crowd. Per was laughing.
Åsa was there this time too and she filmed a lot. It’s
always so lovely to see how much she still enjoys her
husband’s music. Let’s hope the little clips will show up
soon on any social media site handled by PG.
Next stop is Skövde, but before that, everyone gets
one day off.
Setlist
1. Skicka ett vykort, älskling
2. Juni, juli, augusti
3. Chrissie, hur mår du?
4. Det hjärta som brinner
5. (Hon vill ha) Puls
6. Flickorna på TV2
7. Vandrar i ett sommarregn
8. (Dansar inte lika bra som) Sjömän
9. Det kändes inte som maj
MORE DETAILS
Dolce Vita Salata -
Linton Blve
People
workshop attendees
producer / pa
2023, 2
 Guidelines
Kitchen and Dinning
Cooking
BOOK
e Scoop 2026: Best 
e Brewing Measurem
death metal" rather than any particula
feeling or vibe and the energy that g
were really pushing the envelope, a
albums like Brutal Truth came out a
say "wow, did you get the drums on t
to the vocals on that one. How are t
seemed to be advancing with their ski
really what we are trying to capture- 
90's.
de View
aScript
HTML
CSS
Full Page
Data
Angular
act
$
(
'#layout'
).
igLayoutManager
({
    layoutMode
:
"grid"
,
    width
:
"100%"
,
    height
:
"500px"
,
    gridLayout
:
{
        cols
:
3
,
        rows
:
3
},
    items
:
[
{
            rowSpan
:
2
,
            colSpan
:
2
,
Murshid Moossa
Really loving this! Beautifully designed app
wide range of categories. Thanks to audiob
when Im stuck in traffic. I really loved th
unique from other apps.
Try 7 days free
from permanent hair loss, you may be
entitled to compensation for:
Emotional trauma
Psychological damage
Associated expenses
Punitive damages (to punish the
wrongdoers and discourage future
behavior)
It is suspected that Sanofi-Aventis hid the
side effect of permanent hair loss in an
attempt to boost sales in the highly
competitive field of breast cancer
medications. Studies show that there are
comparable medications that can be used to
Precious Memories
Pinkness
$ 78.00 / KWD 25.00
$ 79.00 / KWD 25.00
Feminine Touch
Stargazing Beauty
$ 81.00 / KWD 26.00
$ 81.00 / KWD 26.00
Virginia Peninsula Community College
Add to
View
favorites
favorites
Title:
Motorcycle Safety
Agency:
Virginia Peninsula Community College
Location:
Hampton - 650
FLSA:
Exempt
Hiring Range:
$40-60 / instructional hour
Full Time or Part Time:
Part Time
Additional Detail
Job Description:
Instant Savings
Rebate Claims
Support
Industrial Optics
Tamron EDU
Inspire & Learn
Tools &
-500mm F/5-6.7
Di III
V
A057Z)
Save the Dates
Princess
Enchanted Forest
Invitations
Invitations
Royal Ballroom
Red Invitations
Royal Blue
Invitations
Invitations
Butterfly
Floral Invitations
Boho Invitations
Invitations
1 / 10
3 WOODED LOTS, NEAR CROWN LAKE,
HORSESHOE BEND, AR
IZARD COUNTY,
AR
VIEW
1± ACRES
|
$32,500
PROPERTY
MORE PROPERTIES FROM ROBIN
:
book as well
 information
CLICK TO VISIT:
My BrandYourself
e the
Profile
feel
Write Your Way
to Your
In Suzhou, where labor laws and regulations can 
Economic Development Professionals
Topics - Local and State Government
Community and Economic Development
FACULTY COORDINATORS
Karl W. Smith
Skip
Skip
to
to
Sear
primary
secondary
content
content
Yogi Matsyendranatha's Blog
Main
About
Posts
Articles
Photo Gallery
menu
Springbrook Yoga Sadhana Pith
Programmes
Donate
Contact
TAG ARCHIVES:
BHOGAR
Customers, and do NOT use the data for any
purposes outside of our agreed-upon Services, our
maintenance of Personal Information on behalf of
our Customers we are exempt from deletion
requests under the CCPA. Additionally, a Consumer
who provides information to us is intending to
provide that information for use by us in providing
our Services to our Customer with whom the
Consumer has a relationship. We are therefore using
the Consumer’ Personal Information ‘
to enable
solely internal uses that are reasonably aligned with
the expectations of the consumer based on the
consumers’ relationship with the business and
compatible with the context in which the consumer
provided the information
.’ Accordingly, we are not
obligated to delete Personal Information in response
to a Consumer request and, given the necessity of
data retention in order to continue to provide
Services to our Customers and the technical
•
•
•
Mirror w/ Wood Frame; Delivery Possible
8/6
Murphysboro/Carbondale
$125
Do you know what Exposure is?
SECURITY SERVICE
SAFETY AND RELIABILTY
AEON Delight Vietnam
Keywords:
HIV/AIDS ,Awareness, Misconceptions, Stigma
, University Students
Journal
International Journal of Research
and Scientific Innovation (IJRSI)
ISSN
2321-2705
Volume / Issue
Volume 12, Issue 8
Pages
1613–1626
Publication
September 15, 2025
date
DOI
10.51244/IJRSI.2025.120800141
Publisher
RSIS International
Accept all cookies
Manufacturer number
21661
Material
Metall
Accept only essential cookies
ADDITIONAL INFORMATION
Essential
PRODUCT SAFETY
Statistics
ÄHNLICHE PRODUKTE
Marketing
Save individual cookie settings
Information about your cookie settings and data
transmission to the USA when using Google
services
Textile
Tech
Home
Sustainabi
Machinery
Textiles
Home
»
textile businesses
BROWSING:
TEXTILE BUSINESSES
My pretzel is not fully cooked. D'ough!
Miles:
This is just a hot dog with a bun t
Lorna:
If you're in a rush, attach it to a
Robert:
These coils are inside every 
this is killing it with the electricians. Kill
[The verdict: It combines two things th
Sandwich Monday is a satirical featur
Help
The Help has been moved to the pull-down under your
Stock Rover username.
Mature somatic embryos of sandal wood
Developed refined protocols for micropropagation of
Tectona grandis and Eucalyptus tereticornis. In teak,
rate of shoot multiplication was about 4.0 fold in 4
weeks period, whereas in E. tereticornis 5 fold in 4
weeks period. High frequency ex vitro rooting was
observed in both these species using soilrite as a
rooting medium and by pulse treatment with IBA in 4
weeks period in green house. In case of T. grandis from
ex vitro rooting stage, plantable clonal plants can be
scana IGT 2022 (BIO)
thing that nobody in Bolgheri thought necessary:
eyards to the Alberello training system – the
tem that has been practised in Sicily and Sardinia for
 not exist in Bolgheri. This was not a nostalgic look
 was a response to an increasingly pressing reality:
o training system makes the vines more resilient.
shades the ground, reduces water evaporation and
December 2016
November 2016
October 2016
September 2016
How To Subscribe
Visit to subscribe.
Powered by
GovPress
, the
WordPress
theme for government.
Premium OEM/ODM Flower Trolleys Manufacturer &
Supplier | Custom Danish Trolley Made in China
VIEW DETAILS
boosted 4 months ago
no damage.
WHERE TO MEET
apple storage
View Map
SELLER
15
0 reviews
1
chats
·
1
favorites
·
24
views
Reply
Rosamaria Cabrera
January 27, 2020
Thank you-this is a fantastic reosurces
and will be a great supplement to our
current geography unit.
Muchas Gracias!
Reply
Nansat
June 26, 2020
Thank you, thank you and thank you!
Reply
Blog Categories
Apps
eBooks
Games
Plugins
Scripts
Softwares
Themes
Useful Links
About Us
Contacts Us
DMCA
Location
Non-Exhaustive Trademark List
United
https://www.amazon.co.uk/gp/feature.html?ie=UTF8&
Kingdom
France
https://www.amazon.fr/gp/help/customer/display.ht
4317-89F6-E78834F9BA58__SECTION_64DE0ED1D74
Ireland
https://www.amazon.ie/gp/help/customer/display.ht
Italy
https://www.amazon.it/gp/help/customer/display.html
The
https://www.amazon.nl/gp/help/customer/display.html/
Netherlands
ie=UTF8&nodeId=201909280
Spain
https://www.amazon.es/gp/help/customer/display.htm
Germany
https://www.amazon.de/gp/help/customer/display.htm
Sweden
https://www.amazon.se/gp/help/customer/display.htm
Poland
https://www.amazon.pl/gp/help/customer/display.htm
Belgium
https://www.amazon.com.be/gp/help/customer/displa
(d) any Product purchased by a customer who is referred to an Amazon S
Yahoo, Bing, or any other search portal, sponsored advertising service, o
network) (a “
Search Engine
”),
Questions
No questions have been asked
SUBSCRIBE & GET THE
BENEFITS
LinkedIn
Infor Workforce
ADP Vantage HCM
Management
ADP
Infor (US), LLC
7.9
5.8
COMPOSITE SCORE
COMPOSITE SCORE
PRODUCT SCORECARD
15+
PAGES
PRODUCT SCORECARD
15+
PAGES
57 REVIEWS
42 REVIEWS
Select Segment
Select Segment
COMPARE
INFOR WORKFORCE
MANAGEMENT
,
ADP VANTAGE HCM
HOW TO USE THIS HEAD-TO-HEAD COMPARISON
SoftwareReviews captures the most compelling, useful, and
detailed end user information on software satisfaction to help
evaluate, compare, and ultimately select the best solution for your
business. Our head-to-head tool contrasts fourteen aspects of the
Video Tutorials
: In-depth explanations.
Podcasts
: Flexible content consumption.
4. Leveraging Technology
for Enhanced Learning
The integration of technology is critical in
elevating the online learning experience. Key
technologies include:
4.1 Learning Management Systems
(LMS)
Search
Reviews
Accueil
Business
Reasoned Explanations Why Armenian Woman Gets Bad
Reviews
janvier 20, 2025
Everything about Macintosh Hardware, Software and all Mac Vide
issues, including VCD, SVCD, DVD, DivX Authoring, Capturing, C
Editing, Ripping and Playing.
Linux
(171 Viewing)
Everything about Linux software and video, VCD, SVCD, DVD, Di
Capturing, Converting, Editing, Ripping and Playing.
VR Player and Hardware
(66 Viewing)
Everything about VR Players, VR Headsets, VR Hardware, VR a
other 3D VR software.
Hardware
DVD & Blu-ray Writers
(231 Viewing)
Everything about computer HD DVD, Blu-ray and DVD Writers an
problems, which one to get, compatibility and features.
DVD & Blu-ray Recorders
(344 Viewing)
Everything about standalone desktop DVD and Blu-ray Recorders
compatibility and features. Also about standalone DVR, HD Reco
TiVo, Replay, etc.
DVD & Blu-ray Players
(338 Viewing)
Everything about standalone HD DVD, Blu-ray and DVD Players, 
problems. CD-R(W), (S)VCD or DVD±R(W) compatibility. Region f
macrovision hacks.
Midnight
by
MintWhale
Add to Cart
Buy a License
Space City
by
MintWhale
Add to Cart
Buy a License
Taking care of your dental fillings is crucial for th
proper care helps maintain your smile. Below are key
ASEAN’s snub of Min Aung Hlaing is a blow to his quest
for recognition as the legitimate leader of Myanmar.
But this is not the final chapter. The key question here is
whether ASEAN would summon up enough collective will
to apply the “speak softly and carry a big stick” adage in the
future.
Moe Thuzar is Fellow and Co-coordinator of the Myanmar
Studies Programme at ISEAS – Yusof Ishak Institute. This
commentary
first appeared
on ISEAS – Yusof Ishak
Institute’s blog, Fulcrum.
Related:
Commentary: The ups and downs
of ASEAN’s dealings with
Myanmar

━━━

■ Work task: Copy the items above verbatim, starting from their first line and ending with the line that contains "e Brewing Measurem".

■ Exercise result:
crowd. Per was laughing.
Åsa was there this time too and she filmed a lot. It’s
always so lovely to see how much she still enjoys her
husband’s music. Let’s hope the little clips will show up
soon on any social media site handled by PG.
Next stop is Skövde, but before that, everyone gets
one day off.
Setlist
1. Skicka ett vykort, älskling
2. Juni, juli, augusti
3. Chrissie, hur mår du?
4. Det hjärta som brinner
5. (Hon vill ha) Puls
6. Flickorna på TV2
7. Vandrar i ett sommarregn
8. (Dansar inte lika bra som) Sjömän
9. Det kändes inte som maj
MORE DETAILS
Dolce Vita Salata -
Linton Blve
People
workshop attendees
producer / pa
2023, 2
 Guidelines
Kitchen and Dinning
Cooking
BOOK
e Scoop 2026: Best 
e Brewing Measurem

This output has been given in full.